• What is needed: Output range, inclusive: from the line containing "Clint Wolfe" to the line containing "7. The Superintendent". Restate those lines from the data below word for word and only those.

Extracted page text data
________________________________________

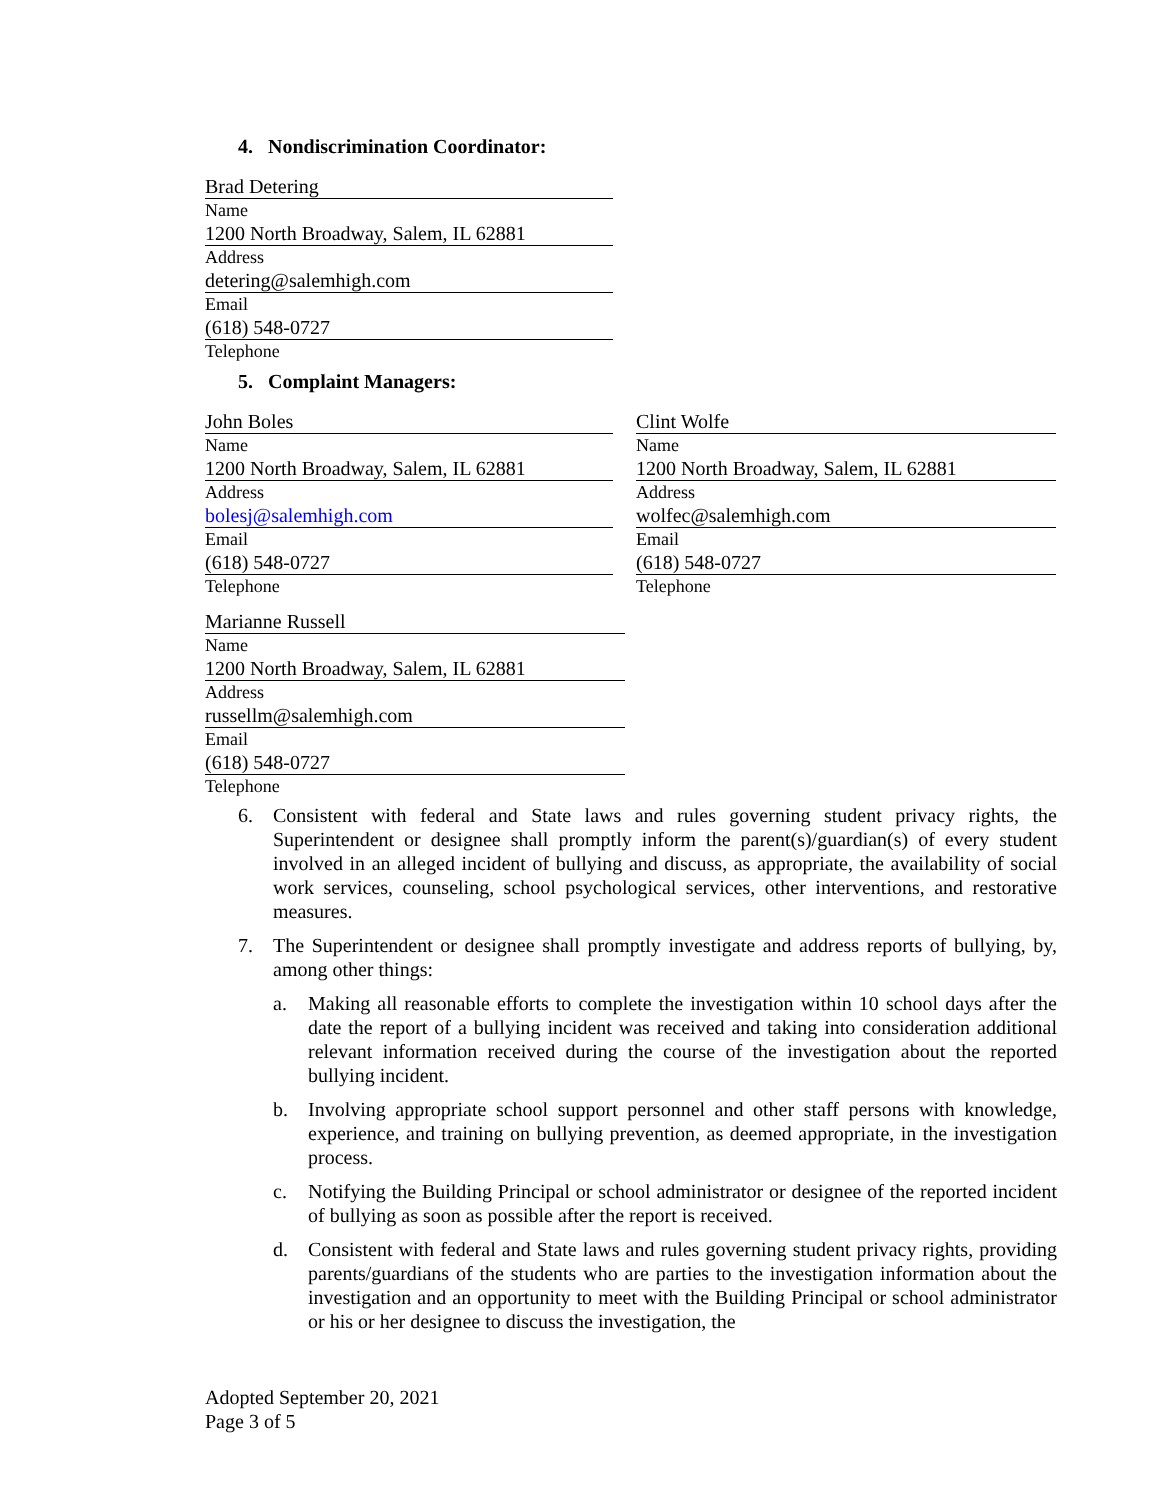4. Nondiscrimination Coordinator:
Brad Detering
Name
1200 North Broadway, Salem, IL 62881
Address
detering@salemhigh.com
Email
(618) 548-0727
Telephone
5. Complaint Managers:
John Boles
Name
1200 North Broadway, Salem, IL 62881
Address
bolesj@salemhigh.com
Email
(618) 548-0727
Telephone
Clint Wolfe
Name
1200 North Broadway, Salem, IL 62881
Address
wolfec@salemhigh.com
Email
(618) 548-0727
Telephone
Marianne Russell
Name
1200 North Broadway, Salem, IL 62881
Address
russellm@salemhigh.com
Email
(618) 548-0727
Telephone
6. Consistent with federal and State laws and rules governing student privacy rights, the Superintendent or designee shall promptly inform the parent(s)/guardian(s) of every student involved in an alleged incident of bullying and discuss, as appropriate, the availability of social work services, counseling, school psychological services, other interventions, and restorative measures.
7. The Superintendent or designee shall promptly investigate and address reports of bullying, by, among other things:
a. Making all reasonable efforts to complete the investigation within 10 school days after the date the report of a bullying incident was received and taking into consideration additional relevant information received during the course of the investigation about the reported bullying incident.
b. Involving appropriate school support personnel and other staff persons with knowledge, experience, and training on bullying prevention, as deemed appropriate, in the investigation process.
c. Notifying the Building Principal or school administrator or designee of the reported incident of bullying as soon as possible after the report is received.
d. Consistent with federal and State laws and rules governing student privacy rights, providing parents/guardians of the students who are parties to the investigation information about the investigation and an opportunity to meet with the Building Principal or school administrator or his or her designee to discuss the investigation, the
Adopted September 20, 2021
Page 3 of 5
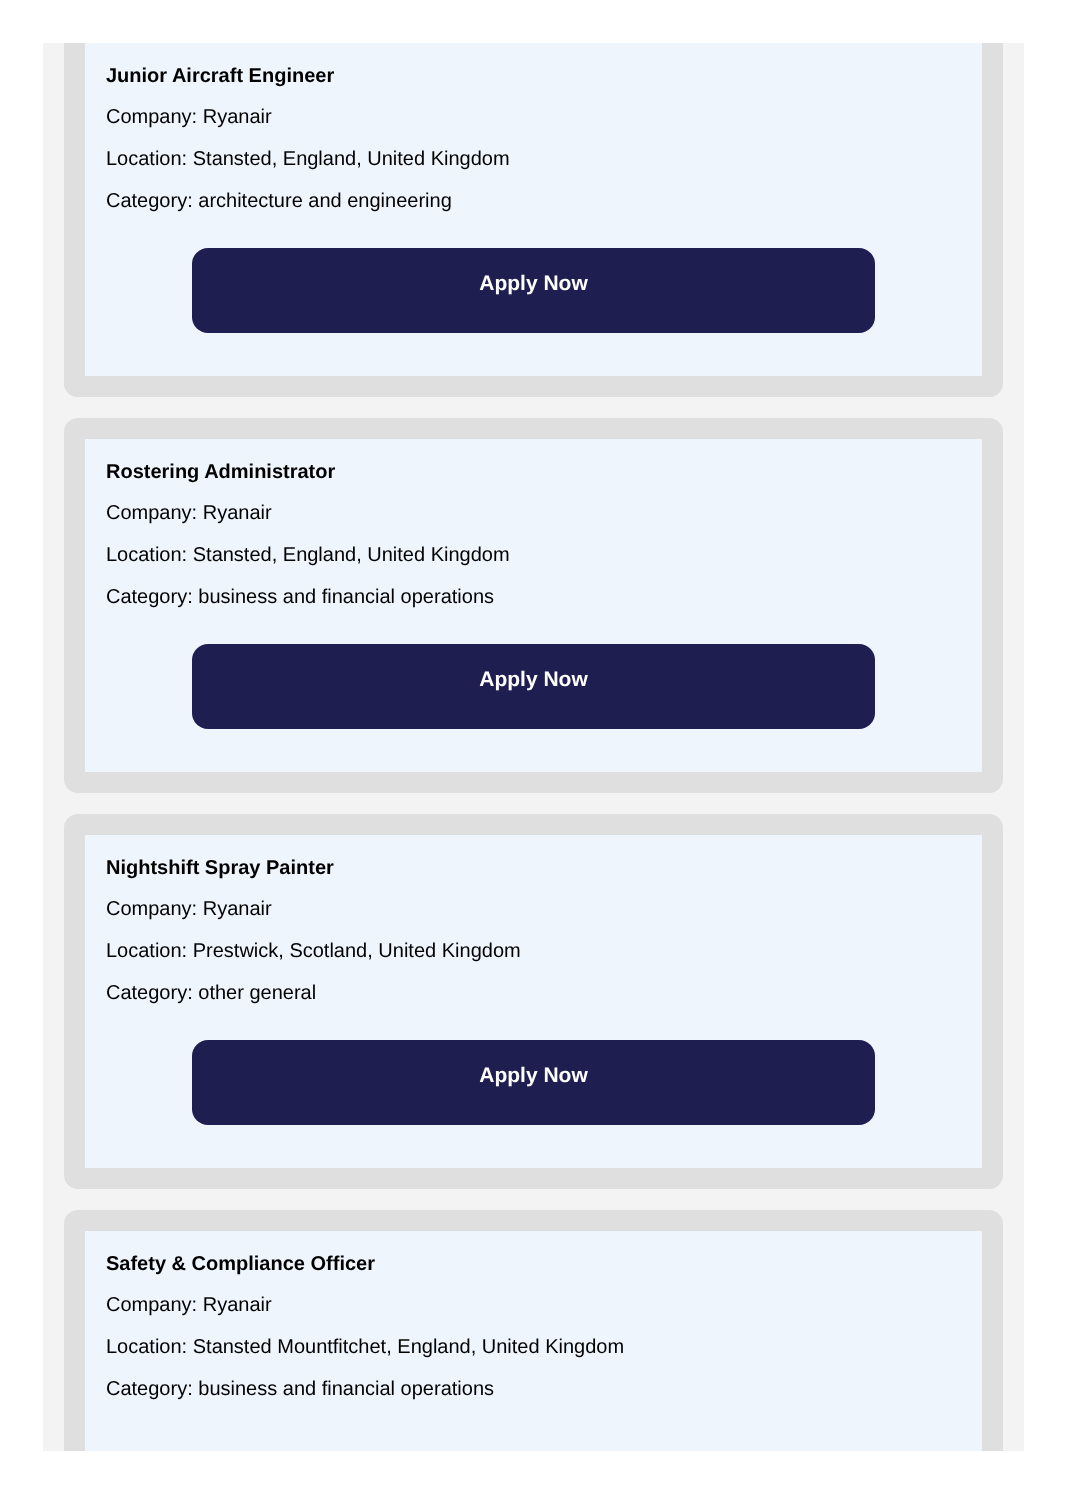Junior Aircraft Engineer
Company: Ryanair
Location: Stansted, England, United Kingdom
Category: architecture and engineering
Apply Now
Rostering Administrator
Company: Ryanair
Location: Stansted, England, United Kingdom
Category: business and financial operations
Apply Now
Nightshift Spray Painter
Company: Ryanair
Location: Prestwick, Scotland, United Kingdom
Category: other general
Apply Now
Safety & Compliance Officer
Company: Ryanair
Location: Stansted Mountfitchet, England, United Kingdom
Category: business and financial operations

________________________________________

• Problem solution:
Clint Wolfe
Name
1200 North Broadway, Salem, IL 62881
Address
wolfec@salemhigh.com
Email
(618) 548-0727
Telephone
Marianne Russell
Name
1200 North Broadway, Salem, IL 62881
Address
russellm@salemhigh.com
Email
(618) 548-0727
Telephone
6. Consistent with federal and State laws and rules governing student privacy rights, the Superintendent or designee shall promptly inform the parent(s)/guardian(s) of every student involved in an alleged incident of bullying and discuss, as appropriate, the availability of social work services, counseling, school psychological services, other interventions, and restorative measures.
7. The Superintendent or designee shall promptly investigate and address reports of bullying, by, among other things:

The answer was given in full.